_Required work_
When a line of the listing below has the string "Quantitative" in it, copy that line.

Recorded information START

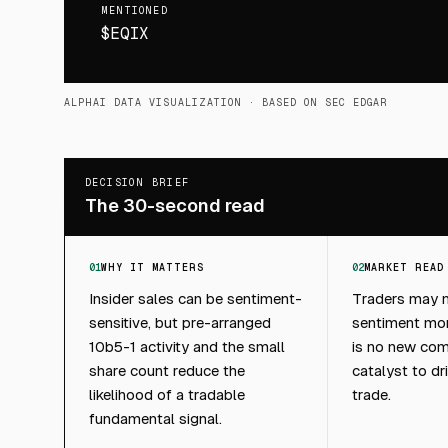
MENTIONED
$EQIX
ALPHAI DATA VISUALIZATION
· BASED ON SEC EDGAR
DECISION BRIEF
The 30-second read
01
WHY IT MATTERS
02
MARKET READ
Insider sales can be sentiment-
Traders may no
sensitive, but pre-arranged
sentiment moni
10b5-1 activity and the small
is no new com
share count reduce the
catalyst to dr
likelihood of a tradable
trade.
fundamental signal.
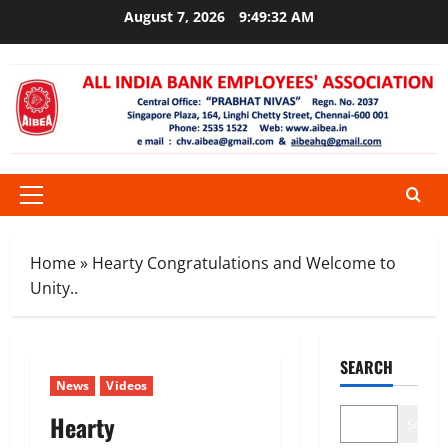
Skip
August 7, 2026
9:49:33 AM
to
content
Primary
Menu
Home
»
Hearty Congratulations and Welcome to
Unity..
SEARCH
News
Videos
Hearty
Search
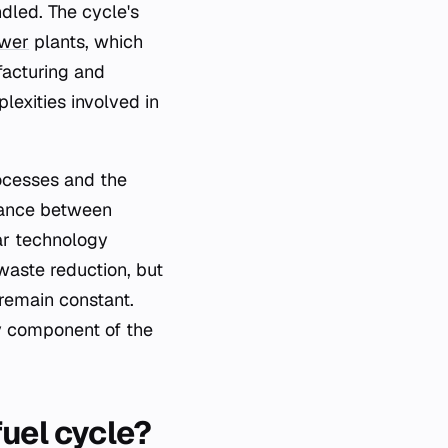
dled. The cycle's
ower
plants, which
facturing and
lexities involved in
ocesses and the
alance between
ar technology
waste reduction, but
remain constant.
y component of the
fuel cycle?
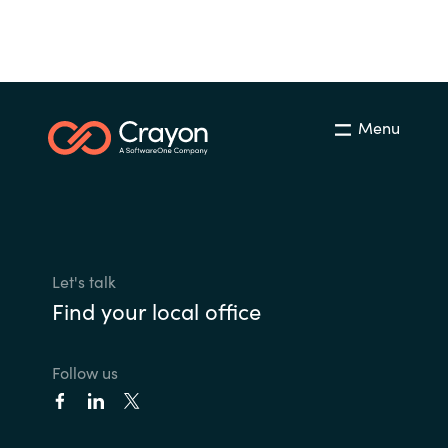
Menu
Let's talk
Find your local office
Follow us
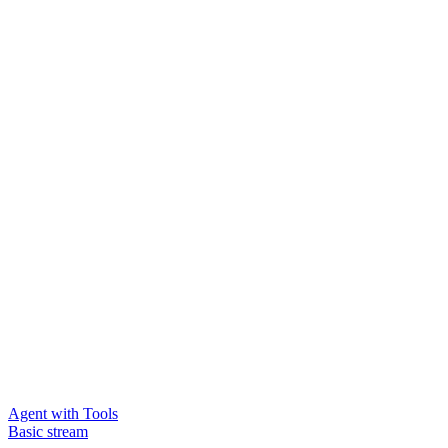
Agent with Tools
Basic stream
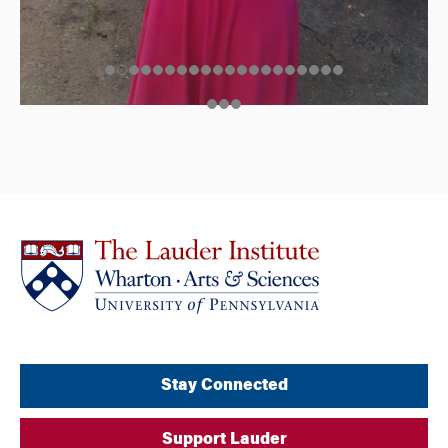
Stay Connected
Support Lauder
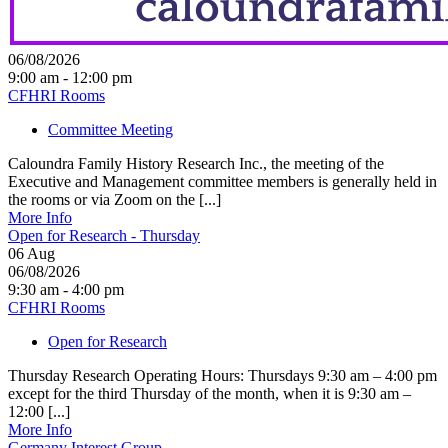
06/08/2026
9:00 am - 12:00 pm
CFHRI Rooms
Committee Meeting
Caloundra Family History Research Inc., the meeting of the
Executive and Management committee members is generally held in
the rooms or via Zoom on the [...]
More Info
Open for Research - Thursday
06
Aug
06/08/2026
9:30 am - 4:00 pm
CFHRI Rooms
Open for Research
Thursday Research Operating Hours: Thursdays 9:30 am – 4:00 pm
except for the third Thursday of the month, when it is 9:30 am –
12:00 [...]
More Info
Germany Interest Group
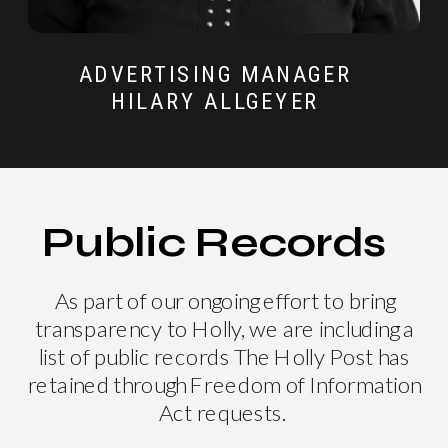
ADVERTISING MANAGER
HILARY ALLGEYER
Public Records
As part of our ongoing effort to bring
transparency to Holly, we are including a
list of public records The Holly Post has
retained through Freedom of Information
Act requests.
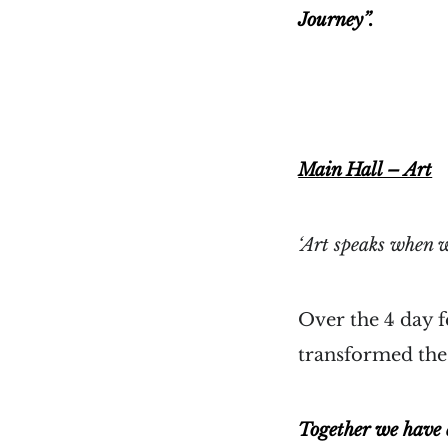
Journey”.
Main Hall – Art
‘Art speaks when w
Over the 4 day f
transformed the 
Together we have e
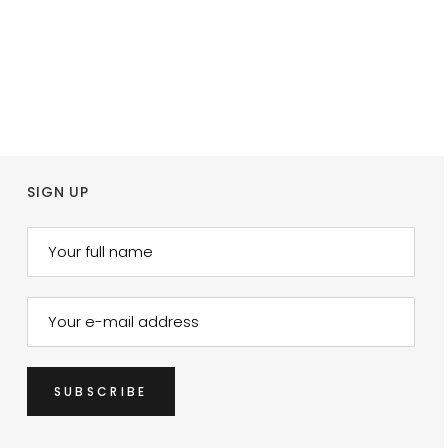
SIGN UP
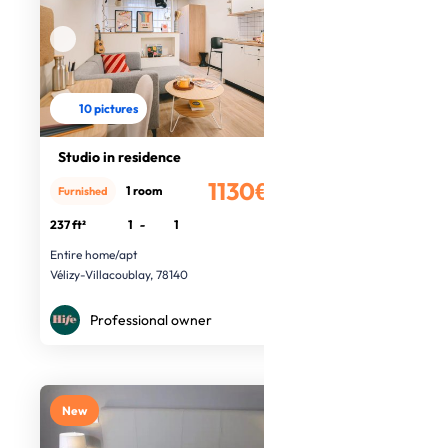
10 pictures
Studio in residence
1130€
1 room
Furnished
/month
237 ft²
1
-
1
Entire home/apt
Vélizy-Villacoublay, 78140
Professional owner
New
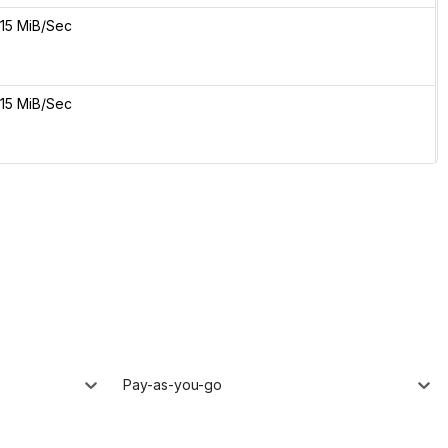
15 MiB/Sec
15 MiB/Sec
Pay-as-you-go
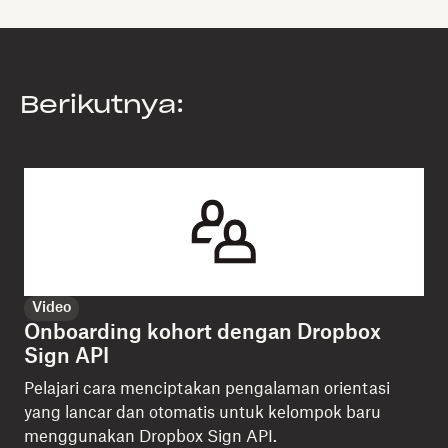
Berikutnya:
Video
Onboarding kohort dengan Dropbox
Sign API
Pelajari cara menciptakan pengalaman orientasi
yang lancar dan otomatis untuk kelompok baru
menggunakan Dropbox Sign API.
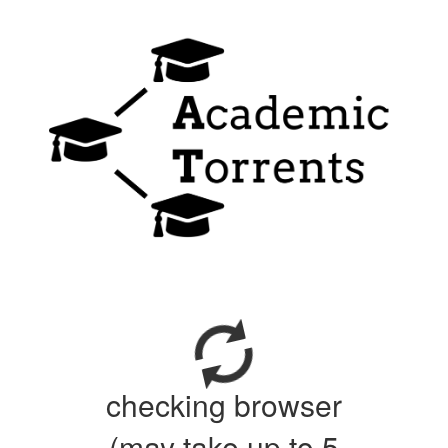
checking browser
(may take up to 5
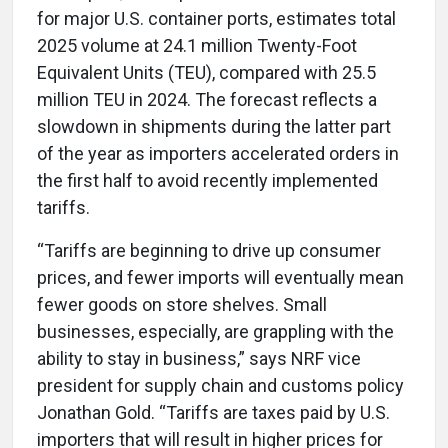
for major U.S. container ports, estimates total
2025 volume at 24.1 million Twenty-Foot
Equivalent Units (TEU), compared with 25.5
million TEU in 2024. The forecast reflects a
slowdown in shipments during the latter part
of the year as importers accelerated orders in
the first half to avoid recently implemented
tariffs.
“Tariffs are beginning to drive up consumer
prices, and fewer imports will eventually mean
fewer goods on store shelves. Small
businesses, especially, are grappling with the
ability to stay in business,” says NRF vice
president for supply chain and customs policy
Jonathan Gold. “Tariffs are taxes paid by U.S.
importers that will result in higher prices for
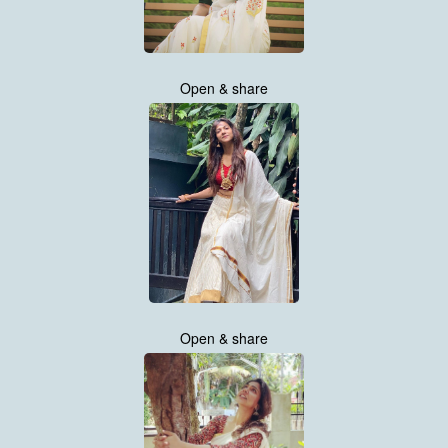
Open & share
Open & share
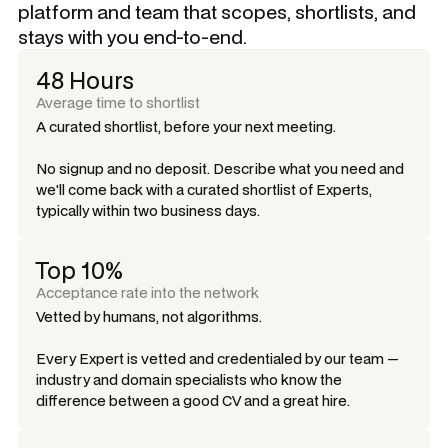
platform and team that scopes, shortlists, and
stays with you end-to-end.
48 Hours
Average time to shortlist
A curated shortlist, before your next meeting.
No signup and no deposit. Describe what you need and
we'll come back with a curated shortlist of Experts,
typically within two business days.
Top 10%
Acceptance rate into the network
Vetted by humans, not algorithms.
Every Expert is vetted and credentialed by our team —
industry and domain specialists who know the
difference between a good CV and a great hire.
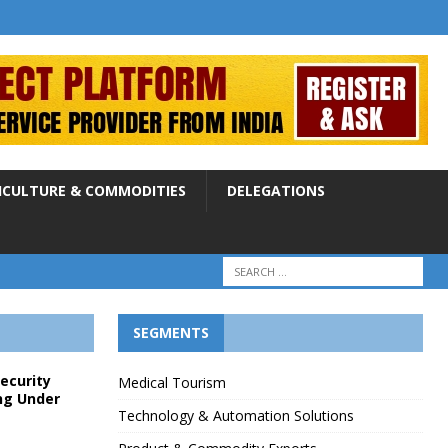
ICULTURE & COMMODITIES
DELEGATIONS
SEGMENTS
Security
Medical Tourism
ng Under
Technology & Automation Solutions
p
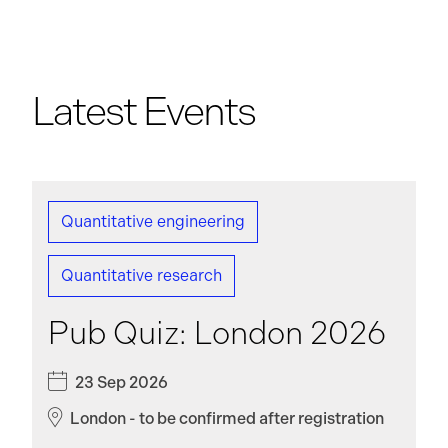
Latest Events
Quantitative engineering
Quantitative research
Pub Quiz: London 2026
23 Sep 2026
London - to be confirmed after registration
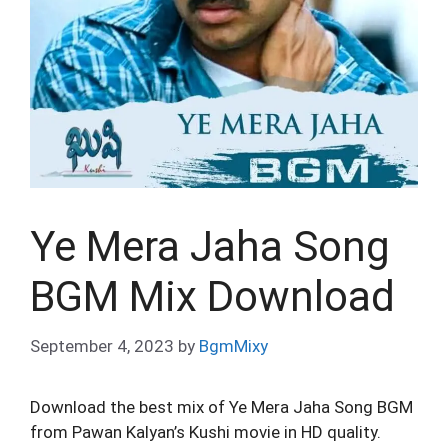
Ye Mera Jaha Song
BGM Mix Download
September 4, 2023
by
BgmMixy
Download the best mix of Ye Mera Jaha Song BGM
from Pawan Kalyan’s Kushi movie in HD quality.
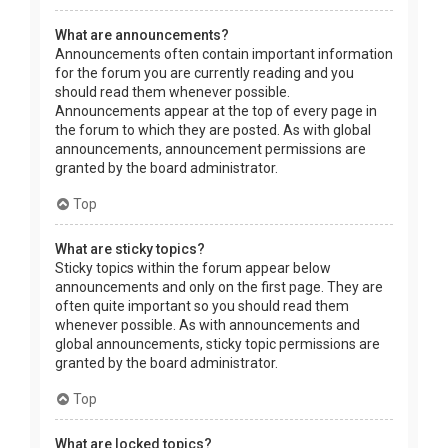
What are announcements?
Announcements often contain important information
for the forum you are currently reading and you
should read them whenever possible.
Announcements appear at the top of every page in
the forum to which they are posted. As with global
announcements, announcement permissions are
granted by the board administrator.
Top
What are sticky topics?
Sticky topics within the forum appear below
announcements and only on the first page. They are
often quite important so you should read them
whenever possible. As with announcements and
global announcements, sticky topic permissions are
granted by the board administrator.
Top
What are locked topics?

Recorded information END

_Solution for this task_
Quantitative engineering
Quantitative research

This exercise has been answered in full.